Das blaue Klavier Das blaue Klavier stammt aus einer Vierer-WG am Düsseldorfer Bahnhof. Annalena (27, Urbanistikstudentin) und Nikolas (29, Cafébetreiber) leben hier seit zwei Jahren. Ihre beiden Mitbewohner sind gerade erst eingezogen. Das Klavier hingegen steht schon so lange im Flur, dass seine Geschichte nicht mehr überliefert ist. Ist es das Erbe einer ungeliebten Großtante, bei der man sonntags auf dem Klavier vorspielen musste? Man weiß es nicht. Trotz der verlorenen Geschichte ist es das schönste und vielleicht wertvollste Überbleibsel in dieser Sammlung! Seine Töne klingen verstimmt, aber es gehört, wie die Kinosessel im Hintergrund, so sehr zum Charme der WG, dass es auf keinen Fall verkauft wird!
Diebesgut Julius (28, Jurastudent), Svenja (24, Religionswissenschaftlerin) und Rike (24, Biowissenschaftlerin) haben die ersten Jahre ihres Studiums in einer WG in Jena gelebt. Julius war damals noch nicht im Examensstress und konnte seine Abende regelmäßig in einer bestimmten Kneipe verbringen. Wie viele Menschen hat er, vom Alkohol beflügelt, eine Kleinigkeit aus der Bar mitgehen lassen. Im Gegensatz zu den meisten Diebstählen dieser Art war das Objekt seiner Begierde aber nicht eine Flasche Hochprozentiges oder ein Glas. Stattdessen schmuggelte er vor circa sieben Jahren ein Bild aus gepressten Blüten unter seiner Jacke nach Hause. Das blumige Diebesgut hat er seiner WG überlassen, als er für das zweite Staatsexamen nach Leipzig zog. Ein halbes Jahr später wechselten auch Svenja und Rike die Stadt. Die BWL-Ersties (19, alle drei aus der Gegend), die jetzt drin wohnen, übernahmen die WG samt ihrer traditionsreichen Dekoration. Julius hatte übrigens noch andere Raubzüge unternommen.
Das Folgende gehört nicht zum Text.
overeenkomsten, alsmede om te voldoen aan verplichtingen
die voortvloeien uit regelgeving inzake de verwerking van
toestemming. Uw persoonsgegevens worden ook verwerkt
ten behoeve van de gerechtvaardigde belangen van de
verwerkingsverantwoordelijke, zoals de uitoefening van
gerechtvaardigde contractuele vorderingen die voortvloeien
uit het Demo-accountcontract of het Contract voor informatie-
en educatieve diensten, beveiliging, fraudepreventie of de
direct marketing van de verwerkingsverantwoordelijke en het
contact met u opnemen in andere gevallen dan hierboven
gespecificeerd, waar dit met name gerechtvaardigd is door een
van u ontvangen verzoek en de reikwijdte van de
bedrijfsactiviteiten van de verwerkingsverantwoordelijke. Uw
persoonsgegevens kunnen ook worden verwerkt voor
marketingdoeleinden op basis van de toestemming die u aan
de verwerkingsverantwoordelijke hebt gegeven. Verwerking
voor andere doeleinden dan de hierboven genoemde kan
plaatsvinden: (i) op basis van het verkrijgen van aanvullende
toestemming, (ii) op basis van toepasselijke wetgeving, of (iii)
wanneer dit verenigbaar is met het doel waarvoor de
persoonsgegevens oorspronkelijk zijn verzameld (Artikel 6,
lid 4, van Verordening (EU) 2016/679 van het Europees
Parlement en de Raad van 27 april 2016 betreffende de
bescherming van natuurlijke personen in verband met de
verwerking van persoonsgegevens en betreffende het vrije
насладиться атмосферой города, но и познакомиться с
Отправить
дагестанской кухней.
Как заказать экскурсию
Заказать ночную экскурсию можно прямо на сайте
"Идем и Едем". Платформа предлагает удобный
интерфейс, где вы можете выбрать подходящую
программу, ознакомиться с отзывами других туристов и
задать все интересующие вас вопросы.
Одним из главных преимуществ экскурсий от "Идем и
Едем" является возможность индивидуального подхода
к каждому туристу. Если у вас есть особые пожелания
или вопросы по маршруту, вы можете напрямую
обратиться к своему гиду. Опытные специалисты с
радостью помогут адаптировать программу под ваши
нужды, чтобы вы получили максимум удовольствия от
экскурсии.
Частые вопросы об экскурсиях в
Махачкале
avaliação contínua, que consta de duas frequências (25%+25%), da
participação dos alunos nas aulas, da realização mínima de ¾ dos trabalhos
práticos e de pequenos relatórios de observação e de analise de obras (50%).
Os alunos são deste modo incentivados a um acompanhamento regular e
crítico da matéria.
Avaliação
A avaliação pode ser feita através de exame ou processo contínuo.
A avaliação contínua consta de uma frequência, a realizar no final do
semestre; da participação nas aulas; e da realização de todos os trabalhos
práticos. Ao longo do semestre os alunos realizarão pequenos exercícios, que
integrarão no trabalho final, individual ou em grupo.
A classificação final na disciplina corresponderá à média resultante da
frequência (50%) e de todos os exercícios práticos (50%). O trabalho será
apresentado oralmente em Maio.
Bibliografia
Dabei schleppte er beispielsweise eine Baustellenlampe an, die er ebenfalls seinen Mitbewohnerinnen „schenkte“. Er signierte sie beim Auszug mit den Worten: „Für die beste WG! Julius“
Bevor ihr jetzt den Wertstoffhof ansteuert, um eure WG-Hinterbleibsel zu entsorgen, fragt lieber nochmal nach der Geschichte der Zahnspangendosen, des blinkenden Handyanhängers oder des gestorbenen Tamagotchis! Vielleicht schlummert ja ein Stück WG-Geschichte in ihnen – die ihr uns unter info@jetzt.de gerne erzählen könnt.
Um keine entsetzten Anrufe von Julius, Claras oder Mos Mutter zu riskieren, haben wir ihre Vornamen der (Ex-) Mitbewohner und Mitbewohnerinnen geändert!